The former football coach at Minnesota State, Mankato said Tuesday that he will return to his old job this week after an arbitrator ruled he was wrongly fired and should be immediately reinstated.

Todd Hoffner, who was fired last May for reasons that were undisclosed at the time, said the decision to return wasn't easy. His dismissal came after he had been accused, then cleared, of having pornographic images of his children on a work-issued cellphone.

"I believe that resuming my duties as head football coach will help heal that injury," he said during a news conference Tuesday. "I'm not interested in revenge. ... I'm not a spiteful person."

Hoffner was hired in January as head coach at Minot State, and he said he would be "forever grateful" to the school. When asked why he decided to go back to Mankato, he said his answer was simple: "My family lives there, we have roots there, I helped grow the program to a national power."

He plans to resume his duties at Mankato on Wednesday.

Hoffner, 47, was arrested and charged with child pornography in 2012 after university staff found images of his naked children on a work-issued cellphone. But a judge dismissed the charges three months later, saying the videos depicted only innocent images of children acting playful after a bath.

His supporters said the school overreacted in the wake of the sex abuse scandal at Penn State, noting his high-profile arrest came just months after retired Penn State assistant football coach Jerry Sandusky was convicted of child sex abuse.

He said the charges were the "most ridiculous things I've ever heard in my life."

"Two years ago I sat in a jail cell overnight in an orange jumpsuit wondering why. First there was shock, then there was fear, then there was anger and ... I pulled myself together," he said. "We had unwavering support from a lot of people."

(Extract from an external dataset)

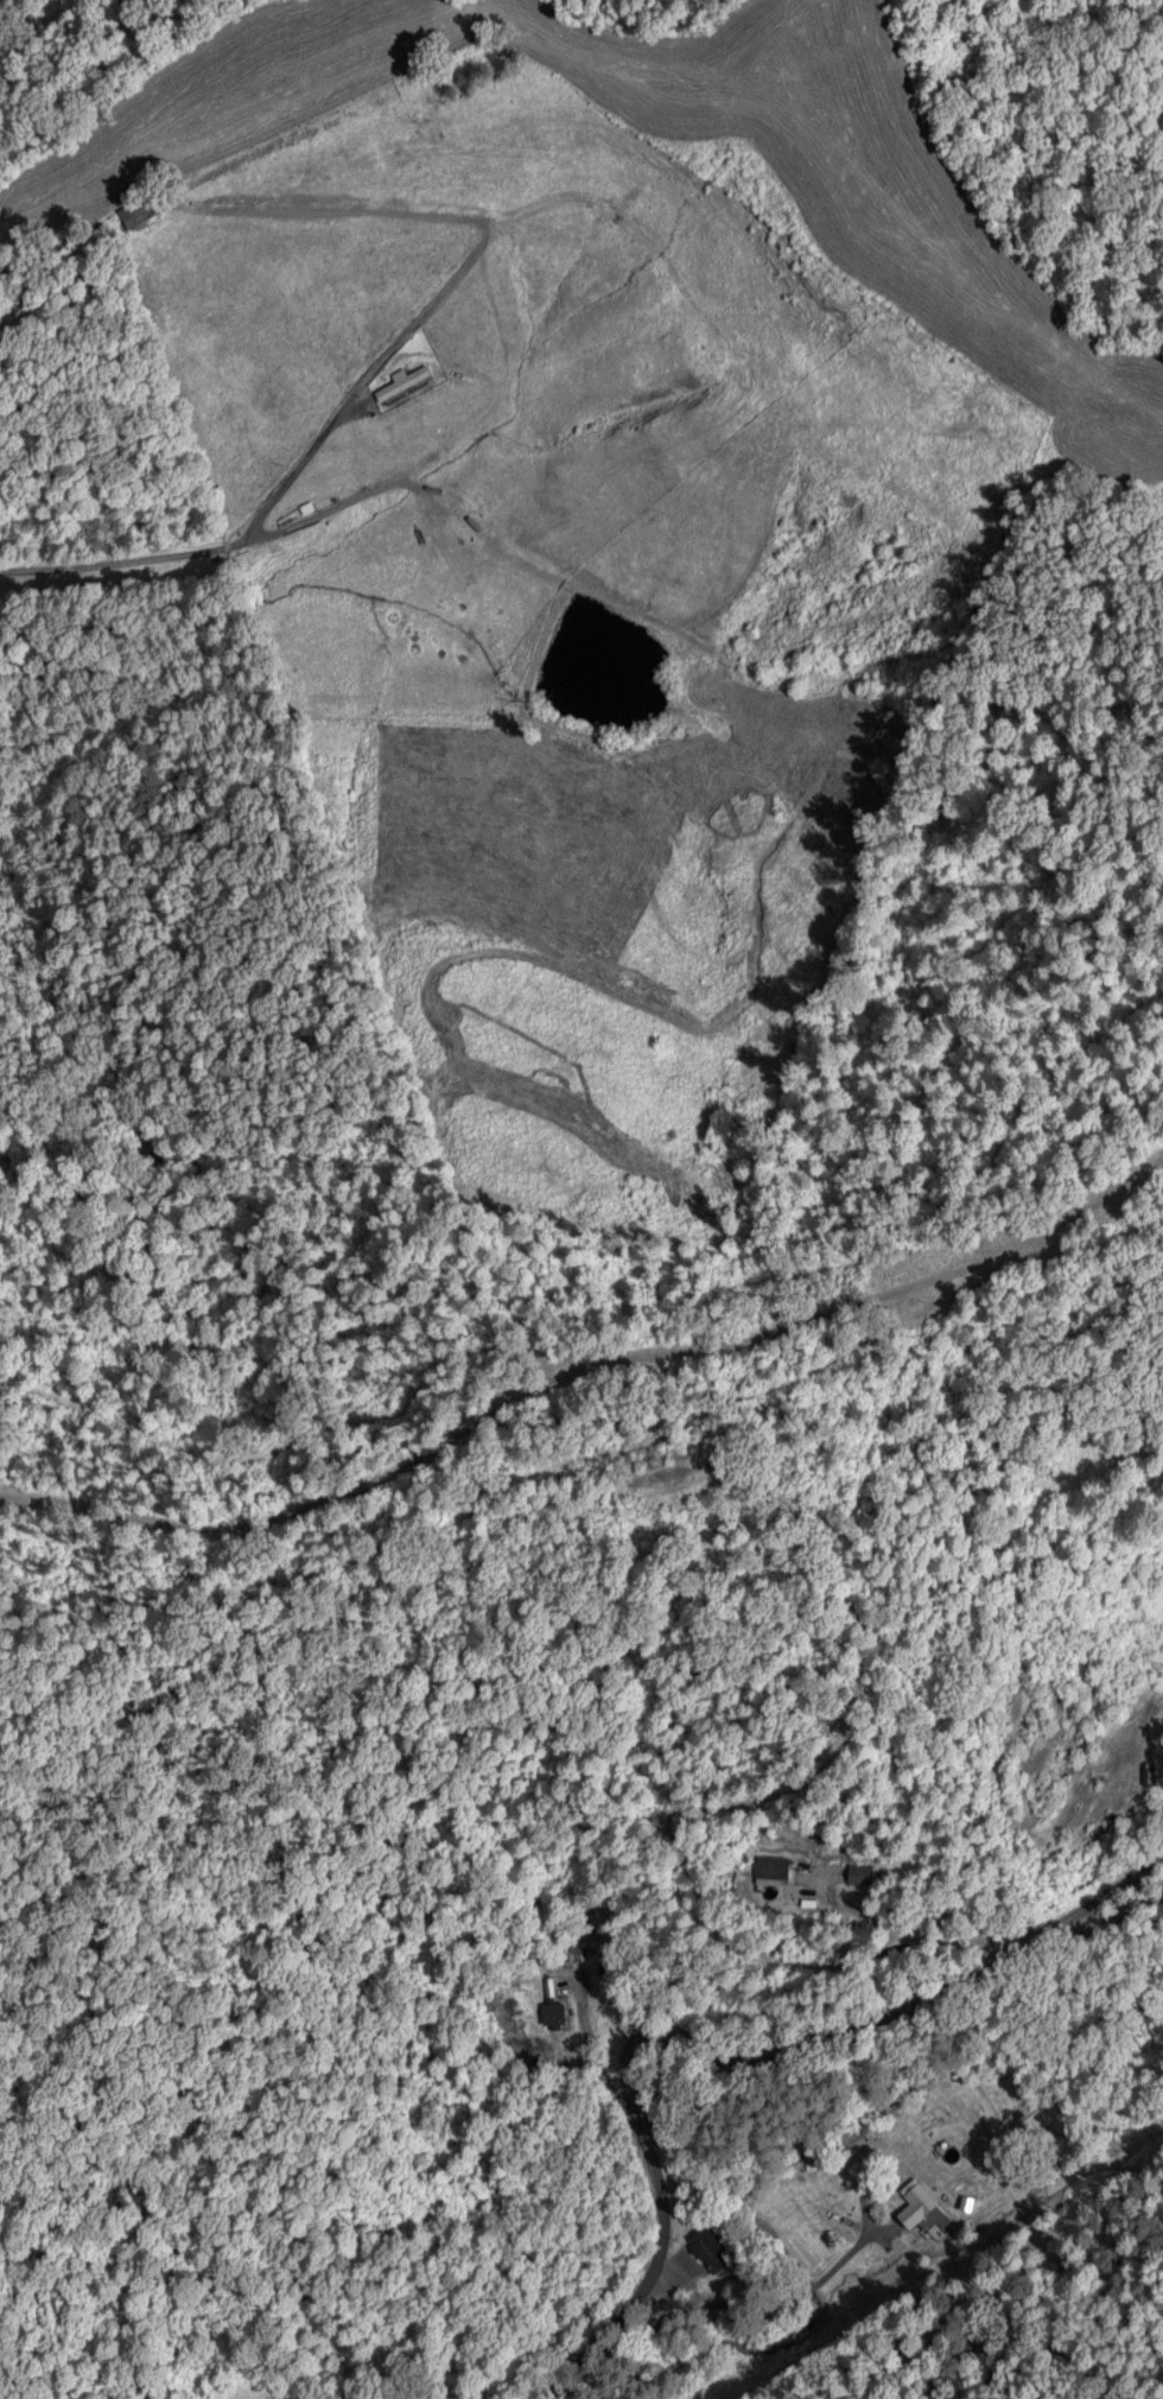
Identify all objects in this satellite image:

Although the charges were dismissed, the school suspended Hoffner for 20 days and then reassigned him to an administrative role before firing him last May.

Some of the reasons for the firing were outlined last week in the arbitrator's decision obtained by The Free Press of Mankato.

According to the newspaper, the ruling said among other things that university President Richard Davenport wrote in a letter that Hoffner was being fired for viewing pornography on his work computer and for allowing his wife to use the device.

The arbitrator said Hoffner denied using his computer to view porn and several people had access to the device, so there was no proof to that allegation. There was evidence Hoffner's wife had used the computer, but that was not grounds for termination, the arbitrator found.

Hoffner attorney Jim Fleming told The Associated Press that Minnesota State was ordered to give Hoffner his pay with interest going back to when he was fired, as well as for his 20-day suspension, and to pay the difference in his salary if he decided to work elsewhere for less.

His contract at Minot State calls for him to earn $90,000 a year and runs through June 30, 2015. He was making $101,000 at Minnesota State, school officials have said.

Minot State became an NCAA Division II school in 2009, after transiting from the NAIA. The Beavers finished last season 2-9.

Minnesota State finished 11-1 and advanced to the second round of the NCAA Division II tournament under interim coach Aaron Keen. The Mavericks were 34-13 in Hoffner's four seasons there, from 2008-2012. Hoffner also coached the Mavericks to three Northern Sun Intercollegiate Conference South Division championships -- in 2008, 2009 and 2011.